Big Bang? 2
Many objects with high redshifts seem connected, or associated, with objects having low redshifts. They could not be traveling at such different velocities and stay connected for long. [See "Connected Galaxies" and "Galaxy Clusters" on page 43.] For example, many quasars have very high redshifts, and yet they statistically cluster with galaxies having low redshifts (d). Some quasars seem to be connected to galaxies by threads of gas (e). Many quasar redshifts are so great that the massive quasars would need to have formed too soon after the big bang—a contradiction of the theory (f). Finally, redshifted light from galaxies has some strange features inconsistent with the Doppler effect. If redshifts are from objects moving away from Earth, one would expect redshifts to have continuous values. Instead, redshifts tend to cluster at specific, evenly-spaced values (g). Much remains to be learned about redshifts.

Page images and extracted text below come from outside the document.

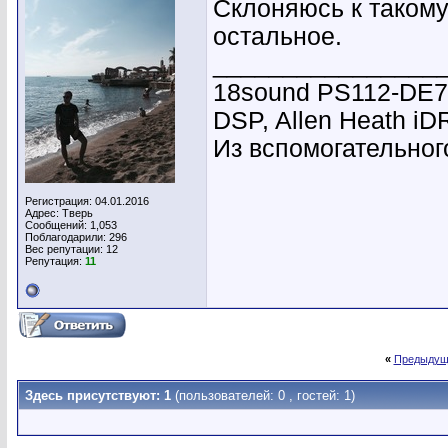
Склоняюсь к такому
остальное.
________________
18sound PS112-DE7
DSP, Allen Heath i
Из вспомогательного
Регистрация: 04.01.2016
Адрес: Тверь
Сообщений: 1,053
Поблагодарили: 296
Вес репутации:
12
Репутация:
11
«
Предыдущ
Здесь присутствуют: 1
(пользователей: 0 , гостей: 1)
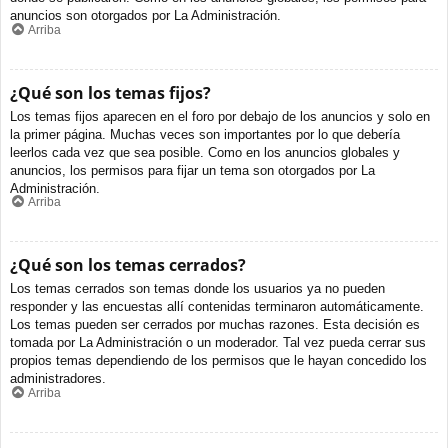
anuncios son otorgados por La Administración.
Arriba
¿Qué son los temas fijos?
Los temas fijos aparecen en el foro por debajo de los anuncios y solo en
la primer página. Muchas veces son importantes por lo que debería
leerlos cada vez que sea posible. Como en los anuncios globales y
anuncios, los permisos para fijar un tema son otorgados por La
Administración.
Arriba
¿Qué son los temas cerrados?
Los temas cerrados son temas donde los usuarios ya no pueden
responder y las encuestas allí contenidas terminaron automáticamente.
Los temas pueden ser cerrados por muchas razones. Esta decisión es
tomada por La Administración o un moderador. Tal vez pueda cerrar sus
propios temas dependiendo de los permisos que le hayan concedido los
administradores.
Arriba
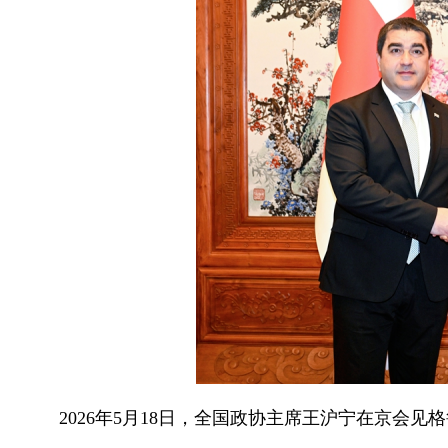
2026年5月18日，全国政协主席王沪宁在京会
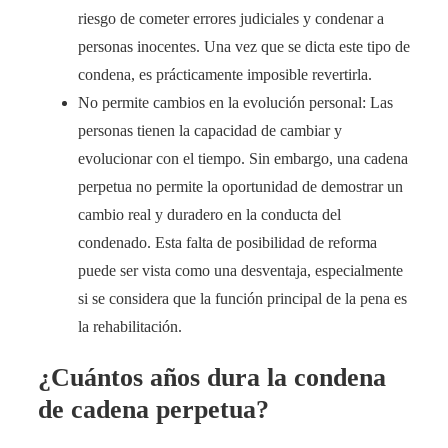
riesgo de cometer errores judiciales y condenar a
personas inocentes. Una vez que se dicta este tipo de
condena, es prácticamente imposible revertirla.
No permite cambios en la evolución personal: Las
personas tienen la capacidad de cambiar y
evolucionar con el tiempo. Sin embargo, una cadena
perpetua no permite la oportunidad de demostrar un
cambio real y duradero en la conducta del
condenado. Esta falta de posibilidad de reforma
puede ser vista como una desventaja, especialmente
si se considera que la función principal de la pena es
la rehabilitación.
¿Cuántos años dura la condena
de cadena perpetua?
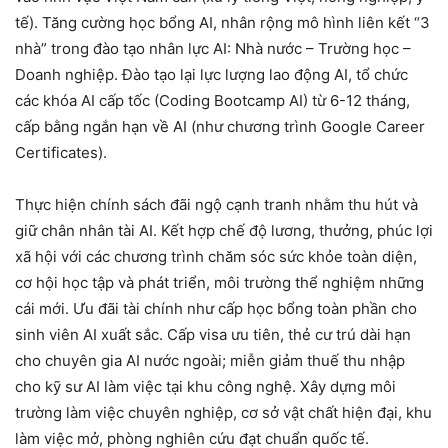
tế). Tăng cường học bổng AI, nhân rộng mô hình liên kết “3
nhà” trong đào tạo nhân lực AI: Nhà nước – Trường học –
Doanh nghiệp. Đào tạo lại lực lượng lao động AI, tổ chức
các khóa AI cấp tốc (Coding Bootcamp AI) từ 6-12 tháng,
cấp bằng ngắn hạn về AI (như chương trình Google Career
Certificates).
Thực hiện chính sách đãi ngộ cạnh tranh nhằm thu hút và
giữ chân nhân tài AI. Kết hợp chế độ lương, thưởng, phúc lợi
xã hội với các chương trình chăm sóc sức khỏe toàn diện,
cơ hội học tập và phát triển, môi trường thể nghiệm những
cái mới. Ưu đãi tài chính như cấp học bổng toàn phần cho
sinh viên AI xuất sắc. Cấp visa ưu tiên, thẻ cư trú dài hạn
cho chuyên gia AI nước ngoài; miễn giảm thuế thu nhập
cho kỹ sư AI làm việc tại khu công nghệ. Xây dựng môi
trường làm việc chuyên nghiệp, cơ sở vật chất hiện đại, khu
làm việc mở, phòng nghiên cứu đạt chuẩn quốc tế.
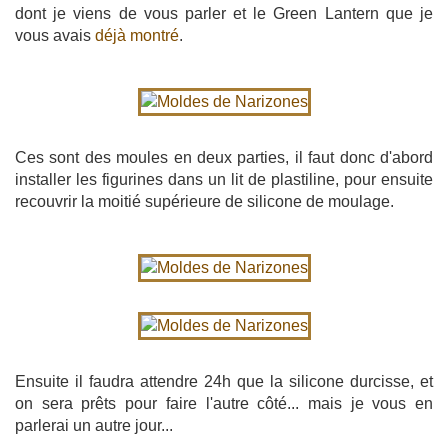
dont je viens de vous parler et le Green Lantern que je
vous avais
déjà montré
.
Ces sont des moules en deux parties, il faut donc d'abord
installer les figurines dans un lit de plastiline, pour ensuite
recouvrir la moitié supérieure de silicone de moulage.
Ensuite il faudra attendre 24h que la silicone durcisse, et
on sera prêts pour faire l'autre côté... mais je vous en
parlerai un autre jour...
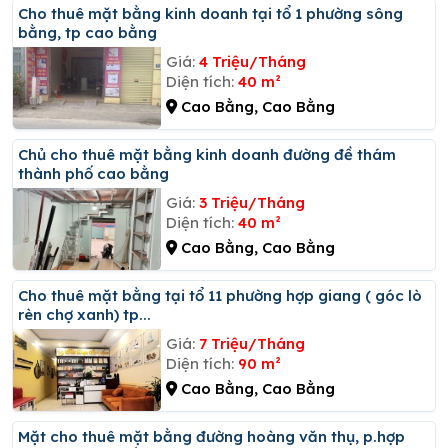
Cho thuê mặt bằng kinh doanh tại tổ 1 phường sông
bằng, tp cao bằng
Giá:
4 Triệu/Tháng
Diện tích:
40 m²
Cao Bằng, Cao Bằng
Chủ cho thuê mặt bằng kinh doanh đường đề thám
thành phố cao bằng
Giá:
3 Triệu/Tháng
Diện tích:
40 m²
Cao Bằng, Cao Bằng
Cho thuê mặt bằng tại tổ 11 phường hợp giang ( góc lò
rèn chợ xanh) tp...
Giá:
7 Triệu/Tháng
Diện tích:
90 m²
Cao Bằng, Cao Bằng
Mặt cho thuê mặt bằng đường hoàng văn thụ, p.hợp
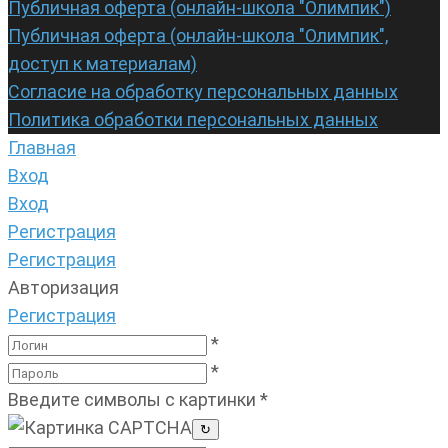
Публичная оферта (онлайн-школа "Олимпик")
Публичная оферта (онлайн-школа "Олимпик",
доступ к материалам)
Согласие на обработку персональных данных
Политика обработки персональных данных
Главная
Вход
Вход
Регистрация
Регистрация
Авторизация
Регистрация
*
*
Введите символы с картинки
*
↻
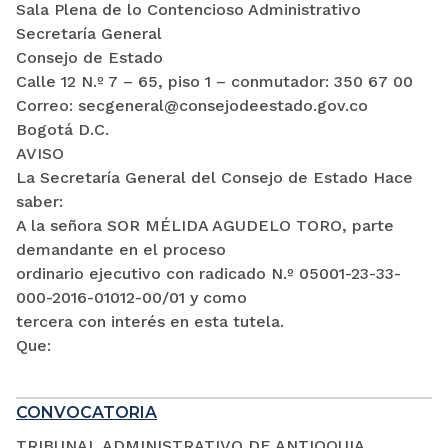
Sala Plena de lo Contencioso Administrativo
Secretaría General
Consejo de Estado
Calle 12 N.º 7 – 65, piso 1 – conmutador: 350 67 00
Correo: secgeneral@consejodeestado.gov.co
Bogotá D.C.
AVISO
La Secretaría General del Consejo de Estado Hace
saber:
A la señora SOR MÉLIDA AGUDELO TORO, parte
demandante en el proceso
ordinario ejecutivo con radicado N.º 05001-23-33-
000-2016-01012-00/01 y como
tercera con interés en esta tutela.
Que:
CONVOCATORIA
TRIBUNAL ADMINISTRATIVO DE ANTIOQUIA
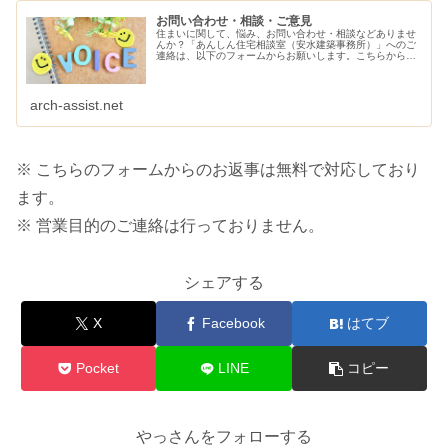
お問い合わせ・相談・ご意見
住まいに関して、悩み、お問い合わせ・相談などありませ
んか？「あんしん住宅相談室（安水建築事務所）」へのご
連絡は、以下のフォームからお願いします。こちらから、
ご連絡させていただきます。
arch-assist.net
※ こちらのフォームからのお返事は無料で対応しており
ます。
※ 営業目的のご連絡は行っておりません。
シェアする
X
Facebook
はてブ
Pocket
LINE
コピー
やっさんをフォローする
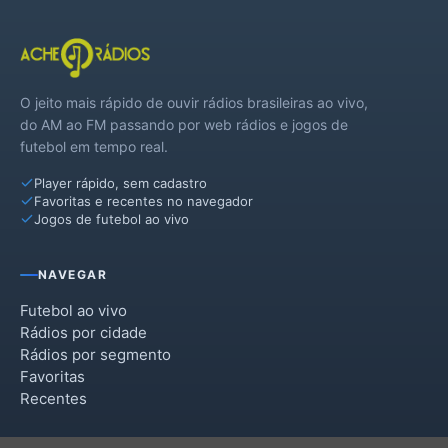
O jeito mais rápido de ouvir rádios brasileiras ao vivo,
do AM ao FM passando por web rádios e jogos de
futebol em tempo real.
Player rápido, sem cadastro
Favoritas e recentes no navegador
Jogos de futebol ao vivo
NAVEGAR
Futebol ao vivo
Rádios por cidade
Rádios por segmento
Favoritas
Recentes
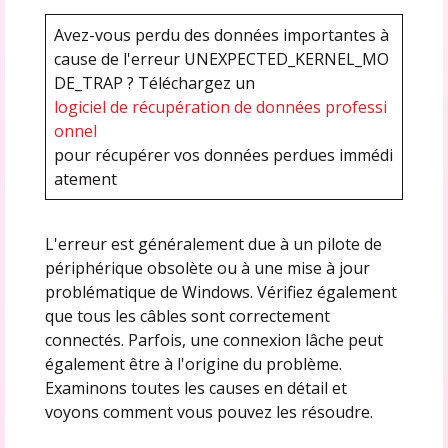
Avez-vous perdu des données importantes à
cause de l'erreur UNEXPECTED_KERNEL_MO
DE_TRAP ? Téléchargez un
logiciel de récupération de données professi
onnel
pour récupérer vos données perdues immédi
atement
L'erreur est généralement due à un pilote de
périphérique obsolète ou à une mise à jour
problématique de Windows. Vérifiez également
que tous les câbles sont correctement
connectés. Parfois, une connexion lâche peut
également être à l'origine du problème.
Examinons toutes les causes en détail et
voyons comment vous pouvez les résoudre.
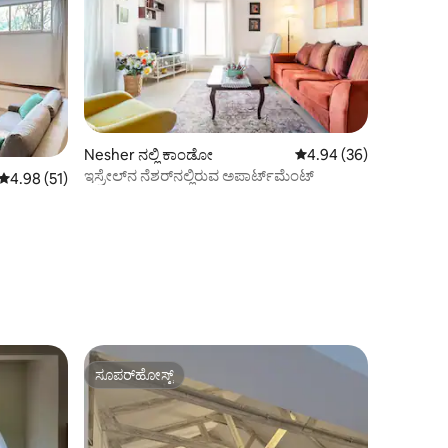
Nesher ನಲ್ಲಿ ಕಾಂಡೋ
5 ರಲ್ಲಿ 4.94 ಸರಾಸರಿ ರೇಟಿ
4.94 (36)
ಇಸ್ರೇಲ್‌ನ ನೆಶರ್‌ನಲ್ಲಿರುವ ಅಪಾರ್ಟ್‌ಮೆಂಟ್
5 ರಲ್ಲಿ 4.98 ಸರಾಸರಿ ರೇಟಿಂಗ್, 51 ವಿಮರ್ಶೆಗಳು
4.98 (51)
ಸೂಪರ್‌ಹೋಸ್ಟ್
ಸೂಪರ್‌ಹೋಸ್ಟ್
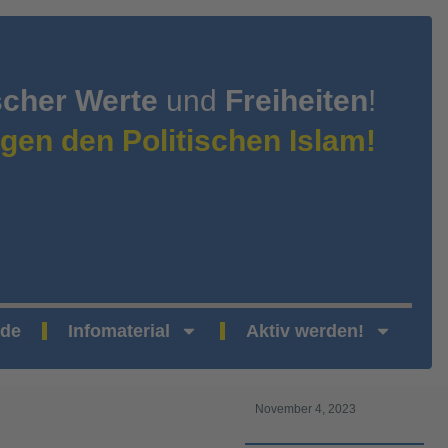
scher Werte
und
Freiheiten
!
gen den Politischen Islam!
nde
Infomaterial
Aktiv werden!
November 4, 2023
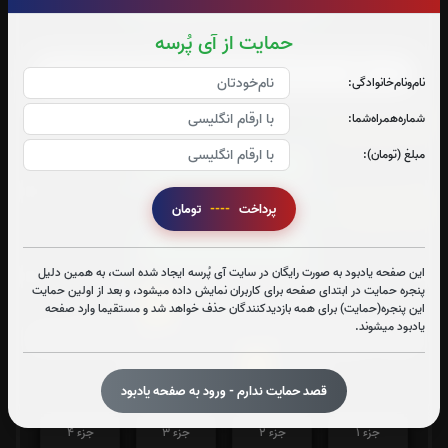
حمایت از آی پُرسه
صوت دعای آل یاسین(فرهمند)
نام‌و‌نام‌خانوادگی:
شماره‌همراه‌شما:
دعای کمیل:
0
بار
مبلغ (تومان):
قرائت دعای کمیل را تقبل میکنم
پرداخت
----
تومان
دعای عهد:
0
بار
قرائت دعای عهد را تقبل میکنم
این صفحه یادبود به صورت رایگان در سایت آی پُرسه ایجاد شده است، به همین دلیل
پنجره حمایت در ابتدای صفحه برای کاربران نمایش داده میشود، و بعد از اولین حمایت
0
تعداد دفعات ختم قران:
بار
این پنجره(حمایت) برای همه بازدیدکنندگان حذف خواهد شد و مستقیما وارد صفحه
یادبود میشوند.
جهت تسریع در ختم قرآن کریم پیشنهاد میشود حضرتعالی جزء
1
شماره
را قرائت بفرمایید
قصد حمایت ندارم - ورود به صفحه یادبود
جزء 1
جزء 2
جزء 3
جزء 4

d. “The evidence is accumulating that redshift is a shaky measuring rod.”Margaret Burbidge (former director of the Royal Greenwich Observatory and past president of the American Association for the Advancement of Science), as quoted by Govert Schilling, “Radical Theory Takes a Test,” Science, Vol. 291, 26 January 2001, p. 579.
e. Halton M. Arp, Quasars, Redshifts, and Controversies (Berkeley, California: Interstellar Media, 1987).
f. “It clearly took a while after that primordial explosion for clouds of gas to congeal into a form dense enough for stars and quasars to ignite, and the Sky Survey is already prompting astronomers to question some of the assumptions about how that process unfolded [i.e, the big bang theory].” Michael D. Lemonick, “Star Seeker,” Discover, November 2001, p. 44.
g. William G. Tifft, “Properties of the Redshift,” The Astrophysical Journal, Vol. 382, 1 December 1991, pp. 396–415.